Specimen Type Temperature Time Special Container
Fecal Frozen 30 days
Serum Frozen (preferred) 90 days
  Refrigerated  72 hours
  Ambient  24 hours

Reject Due To

Thawing Serum: Cold OK; Warm reject
Feces: Cold reject; Warm reject
  All specimens will be evaluated at Mayo Clinic Laboratories for test suitability.

Reference Values

BILE ACID MALABSORPTION, FECAL:

≥18 years:

Sum of cholic acid and chenodeoxycholic acid: ≤10.0%

 

7AC4, BILE ACID SYNTHESIS, SERUM:

2.5-63.2 ng/mL

 

Reference values have not been established for patients who are younger than 18 years of age.

Interpretation

When serum 7alpha-hydroxy-4-cholesten-3-one results are above 52.5 ng/mL and primary fecal bile acid results are above 10%, this test is 66% sensitive and 95% specific for bile acid malabsorption.

 

Pharmacological treatment with bile acid sequestrants has been shown to improve symptoms in some patients.

Method Description

Fractionated fecal bile acids are quantified in a random fecal collection. Samples are analyzed on a tandem mass spectrometer.(Unpublished Mayo method)

 

7Alpha-hydroxy-cholesten-3-one (7aC4) is extracted from the sample. After addition of a deuterium-labeled 7aC4 internal standard, 7aC4 is measured by liquid chromatography tandem mass spectrometry.(Donato LJ, Lueke A, Kenyon SM, Meeusen JW, Camilleri M. Description of analytical method and clinical utility of measuring serum 7-alpha-hydroxy-4-cholesten-3-one (7aC4) by mass spectrometry.

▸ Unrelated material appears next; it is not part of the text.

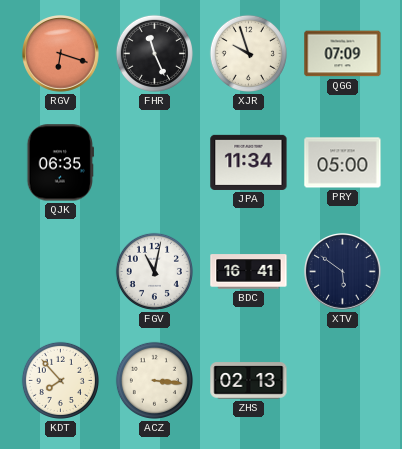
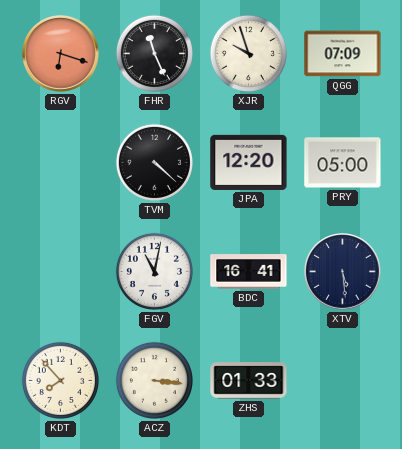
QJK: 06:35 -> none
TVM: none -> 4:22
JPA: 11:34 -> 12:20
XTV: 5:51 -> 5:29
ZHS: 02:13 -> 01:33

Clin Biochem. 2018;52:106-111)

Day(s) Performed

Wednesday

Report Available

2 to 9 days

Specimen Retention Time

Serum: 14 days; Stool: 7 days

Performing Laboratory

Mayo Clinic Laboratories in Rochester

CPT Code Information

82542 x2

LOINC Code Information

Test ID Test Order Name Order LOINC Value
BAMRP Bile Acid Malabsorption Panel 104027-8

 

Result ID Test Result Name Result LOINC Value
65504 7AC4, Bile Acid Synthesis, S 94866-1
620308 Bile Acids, % CDCA + CA, F 103710-0
619971 Bile Acid Malabsorption Panel Interpretation 59462-2

Testing Algorithm

For more information see Bile Acid-Associated Tests Ordering Guide.

Forms

If not ordering electronically, complete, print, and send a Gastroenterology and Hepatology Test Request (T728) with the specimen.